On the whole, though, I didn't really dislike it. In fact, once I got into it, I did enjoy it--even if it got really crazy at times. I particularly liked the character of Bigwig, as he was a pretty badass bunny. The animation was good and really interesting, which allows it to flow in and out of those strange sequences without seeming out of place. I doubt I'll watch it again, as I wasn't really in love with it, though I can see why somebody would be. It just wasn't all for me.

I Am McLovin!


  1. I remember liking this when I was a kid because none of my other friends had heard of it. Then I re-watched as an adult and I think it's totally fucked up for a kids movie. Not bad, just..unique. You definitely nailed it here.

    1. Yeah, I never saw this as a kid (or read the book). I think that might have hurt the experience for me a bit, since I didn't have either prior knowledge from the book happenings or the nostalgia factor going in.

      But yeah, it's a totally fucked up kids movie. It might be an animated film about bunnies, but that doesn't mean anything.

  2. Nick, you're too kind.

    I only discovered the book a handful of years ago and LOVED it. I consider it among my all-time favorites. And your initial bead on the story -- an epic tale a la "The Odyssey" -- is dead on. In fact, as I read "Watership Down," it was easy to imagine a live action film adaptation, pitched as "Lord of the Rings" with Bunnies.

    So I was all excited to track down and watch this movie... this ill-conceived, artistic miscarriage of a movie.

    Clearly the producers had never read the story, because elements of the film are clearly geared for kids, despite the fact that we can all agree this is absolutely NOT for kids. How can anything feel epic when Art Garfunkel won't shut the hell up for two seconds? I can't think of a faster way to sap the energy and excitement out of an adventure story than to swamp it with sappy-ass folk music.

    And what exactly were the animators smoking? Fiver's visions are like a bad trip? The only bad trip here was the trip out to go get the DVD of this movie.

    I know it's cliche to say that the book is better, but in the instance of "Watership Down," I can't think of a greater discrepancy between the two.

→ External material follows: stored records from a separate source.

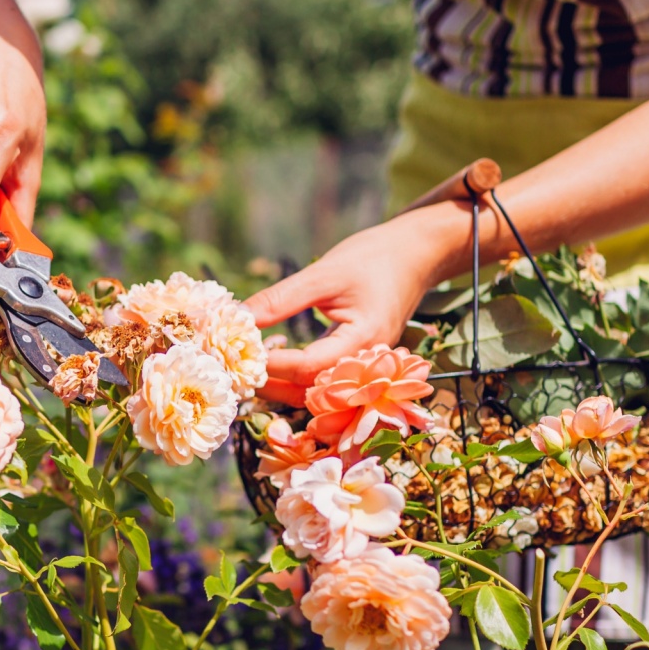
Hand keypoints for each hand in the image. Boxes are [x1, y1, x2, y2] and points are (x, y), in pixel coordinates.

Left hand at [243, 210, 463, 402]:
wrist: (415, 254)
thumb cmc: (373, 258)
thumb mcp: (324, 274)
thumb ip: (281, 299)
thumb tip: (239, 318)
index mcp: (364, 340)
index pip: (308, 367)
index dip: (269, 363)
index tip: (235, 350)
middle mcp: (367, 364)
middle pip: (311, 392)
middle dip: (270, 383)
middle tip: (233, 367)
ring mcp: (364, 367)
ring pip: (317, 395)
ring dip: (281, 386)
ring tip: (249, 364)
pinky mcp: (359, 364)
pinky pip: (324, 384)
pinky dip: (296, 378)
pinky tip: (275, 357)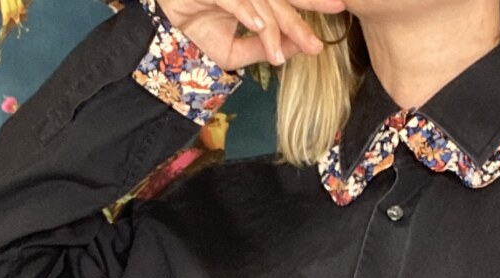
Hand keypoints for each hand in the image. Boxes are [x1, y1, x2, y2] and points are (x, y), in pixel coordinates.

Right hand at [158, 0, 347, 69]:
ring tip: (281, 47)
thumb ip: (264, 48)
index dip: (313, 2)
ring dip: (273, 24)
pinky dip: (246, 11)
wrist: (160, 38)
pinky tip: (260, 25)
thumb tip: (296, 49)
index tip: (338, 11)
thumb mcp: (235, 52)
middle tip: (323, 25)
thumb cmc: (198, 35)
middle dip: (303, 10)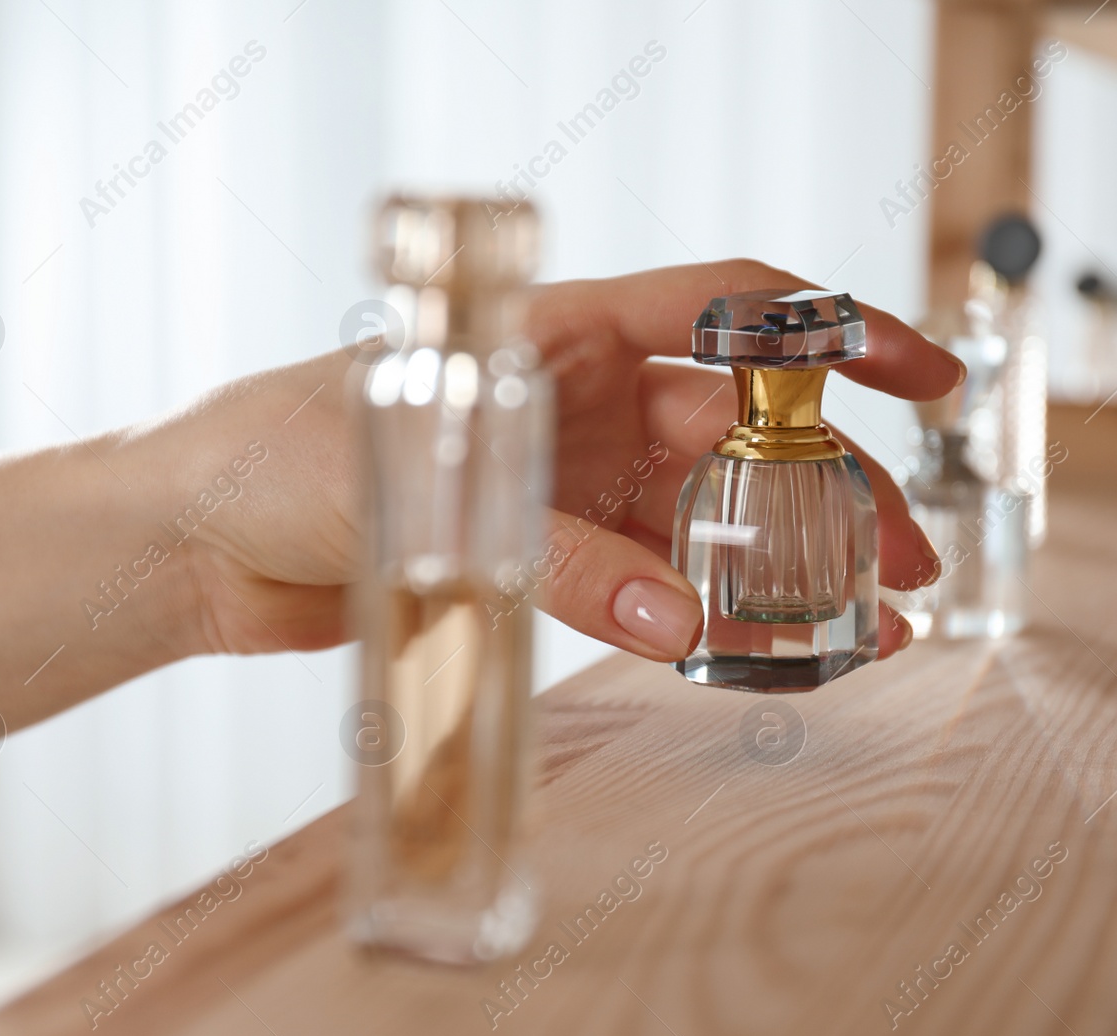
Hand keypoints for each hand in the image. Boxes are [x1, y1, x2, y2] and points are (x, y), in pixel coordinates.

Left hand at [155, 260, 961, 663]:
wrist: (194, 539)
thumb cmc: (277, 452)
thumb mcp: (430, 479)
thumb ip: (559, 550)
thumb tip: (680, 619)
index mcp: (562, 331)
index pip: (729, 306)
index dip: (838, 331)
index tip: (922, 373)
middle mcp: (579, 400)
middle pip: (741, 430)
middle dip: (833, 486)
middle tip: (906, 557)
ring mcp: (564, 480)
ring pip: (703, 515)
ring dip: (782, 563)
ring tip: (863, 620)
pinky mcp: (538, 556)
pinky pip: (643, 582)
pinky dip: (701, 615)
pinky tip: (756, 647)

    1. That's crazy. I was under the impression it was a solid adaptation from things I kinda saw around the webz. But I guess not! I have no experience with the book, but for greatest discrepancy between book and film, that award has to go to either Dean Koontz's Watchers or Eragon (probably the former). Those are just painfully adapted in every way. Eragon was already not a great book--essentially poorly written plagiarism--and I felt back for the author after I saw the film.